Exercise task => Show each line in the entries below that contains the string "instrument".
* * *
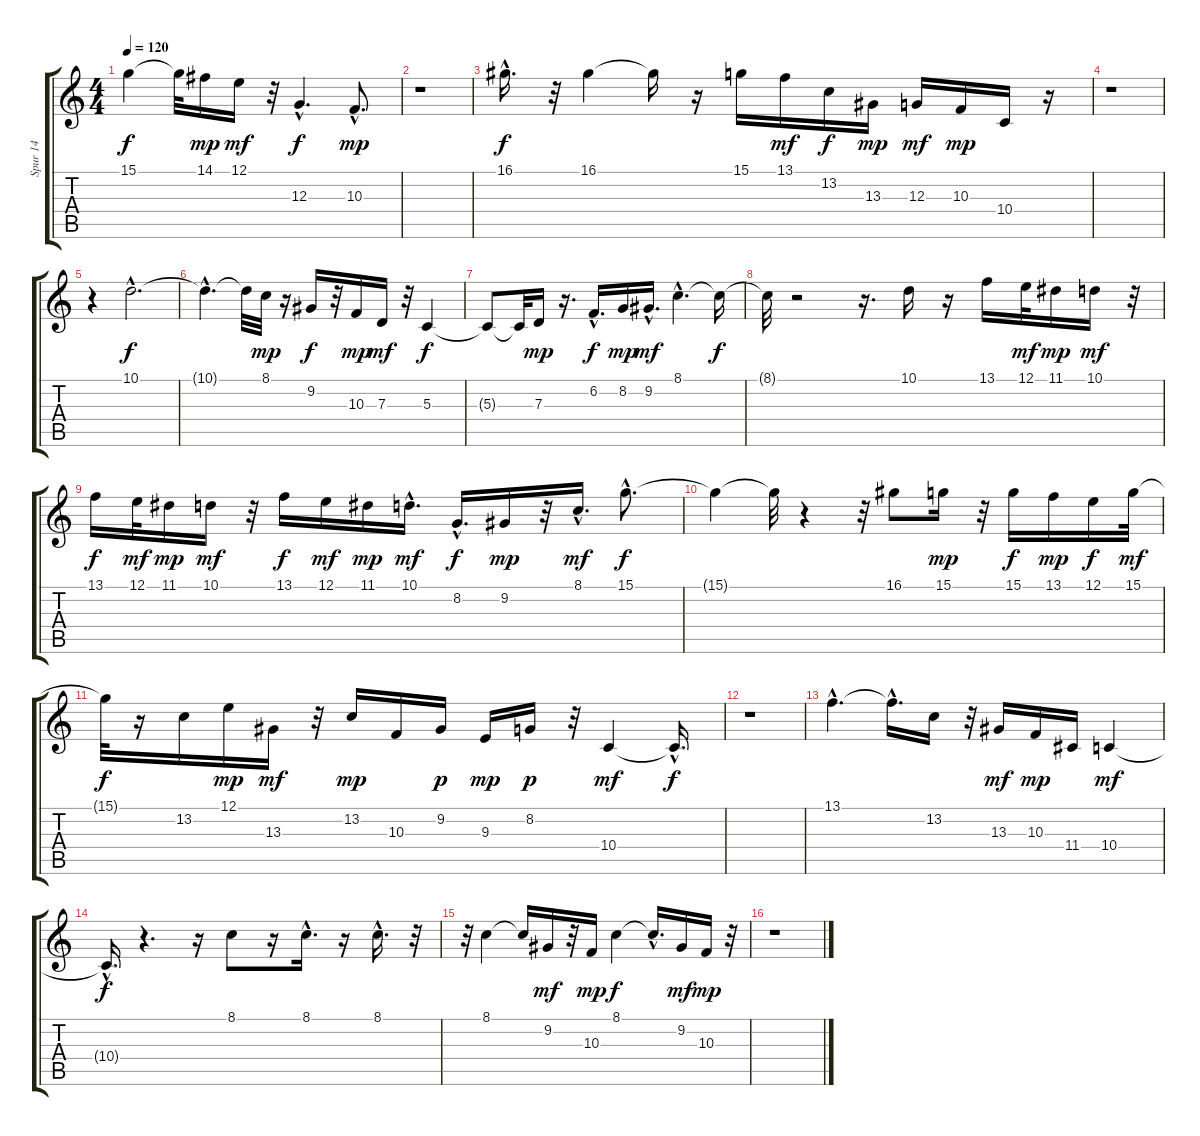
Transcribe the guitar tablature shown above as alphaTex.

\track ("Spur 14" "Spur 14") {instrument oboe}
\staff {score tabs}
\tuning (E4 B3 G3 D3 A2 E2) {hide}
\ts (4 4)
\tempo 120
\clef g2
\ks c
15.1.4{dy f} 15.1{t}.32 14.1.16{dy mp} 12.1.16{dy mf} r.32 12.3{hac}.4{d dy f} 10.3{hac}.8{d dy mp} |
r.1 |
16.1{hac}.16{d dy f} r.32 16.1.4 16.1{t}.16 r.16 15.1.16 13.1.16{dy mf} 13.2.16{dy f} 13.3.16{dy mp} 12.3.16{dy mf} 10.3.16{dy mp} 10.4.16 r.16 |
r.1 |
r.4 10.1{hac}.2{d dy f} |
10.1{hac t}.4{d} 10.1{t}.32 8.1.32{dy mp} r.16 9.2.16{dy f} r.32 10.3.16{dy mp} 7.3.16{dy mf} r.32 5.3.4{dy f} |
5.3{t}.8 5.3{t}.32 7.3.16{dy mp} r.16{d} 6.2{hac}.16{d dy f} 8.2.16{dy mp} 9.2{hac}.16{d dy mf} 8.1{hac}.4{d} 8.1{t}.16{dy f} |
8.1{t}.32 r.2 r.16{d} 10.1.16 r.16 13.1.16 12.1.32{dy mf} 11.1.16{dy mp} 10.1.16{dy mf} r.32 |
13.1.16{dy f} 12.1.32{dy mf} 11.1.16{dy mp} 10.1.16{dy mf} r.32 13.1.16{dy f} 12.1.16{dy mf} 11.1.16{dy mp} 10.1{hac}.16{d dy mf} 8.2{hac}.16{d dy f} 9.2.16{dy mp} r.32 8.1{hac}.16{d dy mf} 15.1{hac}.8{d dy f} |
15.1{t}.4 15.1{t}.32 r.4 r.32 16.1.8 15.1.16{dy mp} r.32 15.1.16{dy f} 13.1.16{dy mp} 12.1.16{dy f} 15.1.32{dy mf} |
15.1{t}.32{dy f} r.16 13.2.16 12.1.16{dy mp} 13.3.16{dy mf} r.32 13.2.16{dy mp} 10.3.16 9.2.16{dy p} 9.3.16{dy mp} 8.2.16{dy p} r.32 10.4.4{dy mf} 10.4{hac t}.16{d dy f} |
r.1 |
13.1{hac}.4{d} 13.1{hac t}.16{d} 13.2.16 r.32 13.3.16{dy mf} 10.3.16{dy mp} 11.4.16 10.4.4{dy mf} |
10.4{hac t}.16{d dy f} r.4{d} r.16 8.1.8 r.16 8.1{hac}.16{d} r.16 8.1{hac}.16{d} r.32 |
r.32 8.1.4 8.1{t}.16 9.2.16{dy mf} r.32 10.3.16{dy mp} 8.1.4{dy f} 8.1{hac t}.16{d} 9.2.16{dy mf} 10.3.16{dy mp} r.32 |
r.1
* * *
Answer in full =>
\track ("Spur 14" "Spur 14") {instrument oboe}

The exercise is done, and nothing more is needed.